David Lynch is After Me

All of this is taken from my book of the same name which goes into this into much more detail, but here’s the short story of my first manic episode:

It started around December 17, 2017. I wrote a journal entry that I believed that I might be followed. I only know that this was the beginning of paranoid delusions later, as I’m writing my book, but at the time, I think nothing of it because it’s just me writing my daily artist pages and everything comes out in artist pages and means nothing.

At the beginning of the month, I had gotten a second job at an authentic french bakery, and I was very happy with the job because not only would it help pay off my credit cards, but it gives me extra spending money. I was starting to be physical again and lose weight. The downside was, I was working 18 hours a day, several days a week, and I was exhausted. My boyfriend at the time didn’t notice that I had started to replace sleep with coffee.

I began exploring the city more, because I had a chance to on days I didn’t have to work my job at the security company in the afternoon. Then, I started going out at night. Around Christmas was the worst. I started to believe I was in a movie, that David Lynch was filming it, that he had stolen my ideas, and was using them for various projects, and now I was being disposed of because it was all part of some game set up a long time ago in Death Valley National Park, where I used to work as a waitress. 

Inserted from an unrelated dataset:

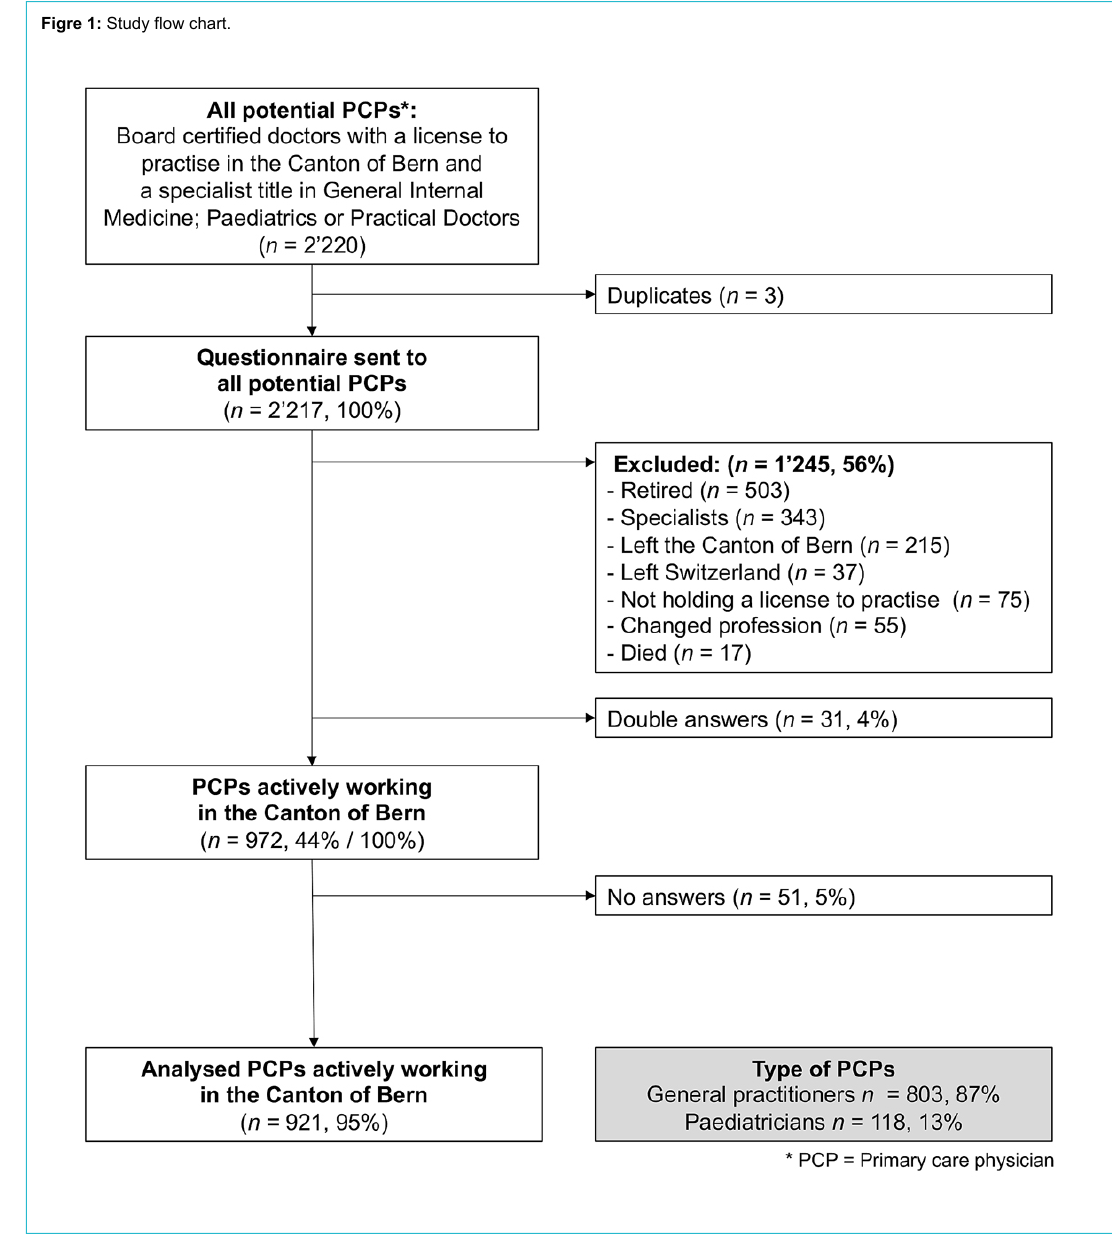
Figre 1: Study flow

This led to a confrontation between my mother and my now ex boyfriend that landed me in jail. I thought this was part of the game instead of the result of my own actions. I thought, at the time, that I had been played into the role and now there was no going back, and this was it. 

I spent two months in the hospital believing that an army of old men were sent to spy on me and that David Lynch had sent them. 

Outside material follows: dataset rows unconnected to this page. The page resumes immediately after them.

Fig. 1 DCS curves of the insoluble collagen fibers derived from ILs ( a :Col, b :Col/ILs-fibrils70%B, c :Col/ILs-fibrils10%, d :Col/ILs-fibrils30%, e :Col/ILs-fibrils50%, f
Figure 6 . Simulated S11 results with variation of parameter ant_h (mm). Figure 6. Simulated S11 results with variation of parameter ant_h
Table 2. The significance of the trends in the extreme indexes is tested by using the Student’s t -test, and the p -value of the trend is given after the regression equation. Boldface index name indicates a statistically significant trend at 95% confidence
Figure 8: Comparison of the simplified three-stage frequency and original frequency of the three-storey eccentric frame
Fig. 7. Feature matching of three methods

Even when I got home to my mother’s house, for almost a year after that, I would double take and cringe every time I saw an old white man because my trust had been rattled so deeply, but I don’t have that delusion anymore, thankfully. 

Finally, the hospital had ramped up my meds so much that it had begun to work on me, but I was a zombie. I was taking respiradol, and I saw flashes of light on a regular basis. I slept all the time. I gained weight. I was tired and had nightmares that haunted me (one particularly bad one about satan rebuking me, which I don’t even really believe in satan, or the satanic chuch, but it was a chilling nightmare). 

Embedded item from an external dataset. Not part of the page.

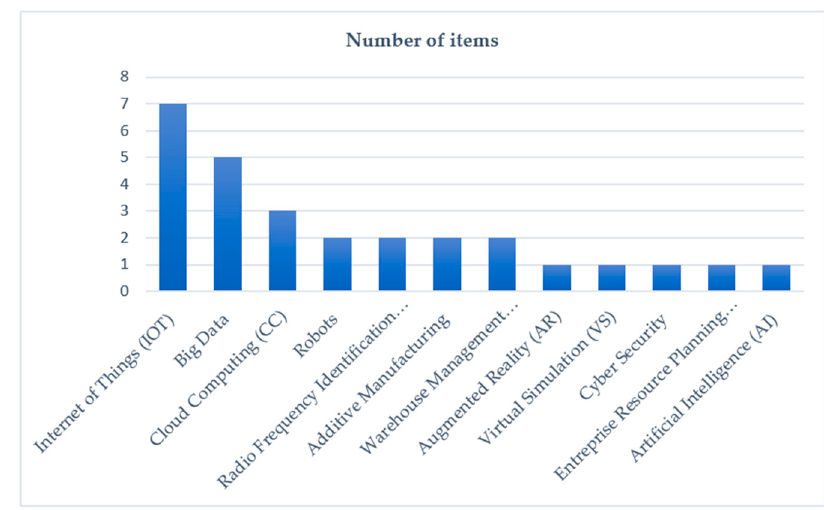
Figure 2. Number of publications of 4.0 technologies used in VSM4.0 .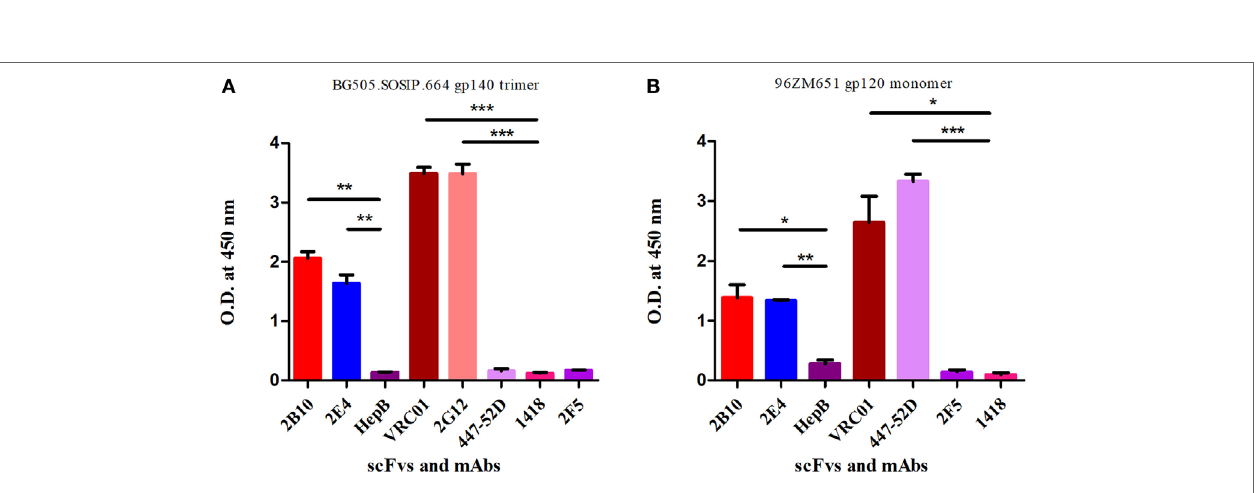
FigUre 4 | ELISA binding reactivity of 2B10 and 2E4 scFvs with HIV-1 monomeric and native-like trimeric envelope glycoproteins. ELISA was done to determine binding reactivity of the scFvs with (a) native-like HIV-1 BG505-SOSIP.664 D-7324 gp140 trimeric protein at 2 µg/ml. The anti-HIV-1 mAbs VRC01 and 2G12 were used as positive controls and anti-HIV-1 gp41 (MPER) 2F5, anti-V3 mAb 447-52D, anti-parvovirus mAb 1418, and anti-hepatitis scFv HepB were used as negative controls. (B) The binding analysis of scFvs with subtype C 96ZM651 gp120 monomer. The anti-HIV-1 gp120 mAbs VRC01 and 447-52D were used as positive controls and mAb 2F5, HepB scFv, and mAb 1418 were used as negative controls. Mean binding titers were compared with negative control using unpaired t -test. P values < 0.05 were considered as significant, (**) if p < 0.01 and (***) if p < 0.001.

But, the hospital decided that I had made improvement. Because of my altercation with my family, there had been some legal trouble, which is how I had been committed against my will. Part of it was resolved, but the other part was put on hold. However, I was released by the court into my family’s custody and sent home from Seattle to Michigan. 

I had to have my medication doses supervised daily by my family and weekly reports from my sister, who had taken on my case, but I never went back into the system. Eventually, the case was dismissed, and I was seen as a win for the mental health and legal system of Seattle because so much work had gone into me to make sure that I was ok by my family who had traveled across country. 

I wouldn’t have survived without my supports. They really did save me from myself. I think about all the David Lynch delusions I’ve had over the years, and this wasn’t the only manic episode I had based on movie director David Lynch (that’s something my therapist said I should call him, to put distance between him and me, to make him impersonal). But, it was the worst of my episodes, and it shaped how I dealt with my other episodes moving forward. 

I learned a lot from that episode: how hospitals are, what psychosis looks like, when I start to see “signs” that other people don’t see because of my delusions, etc. It was all scary because it was the first time it happened, and I didn’t know how to cope with it, which is why I stayed in the hospital for so long. 

During my latest episode, I spent only a weekend because I have learned how to deal with my illness and symptoms and manage my disease, working with my support system of family, friends, and army of doctors. I’m very lucky.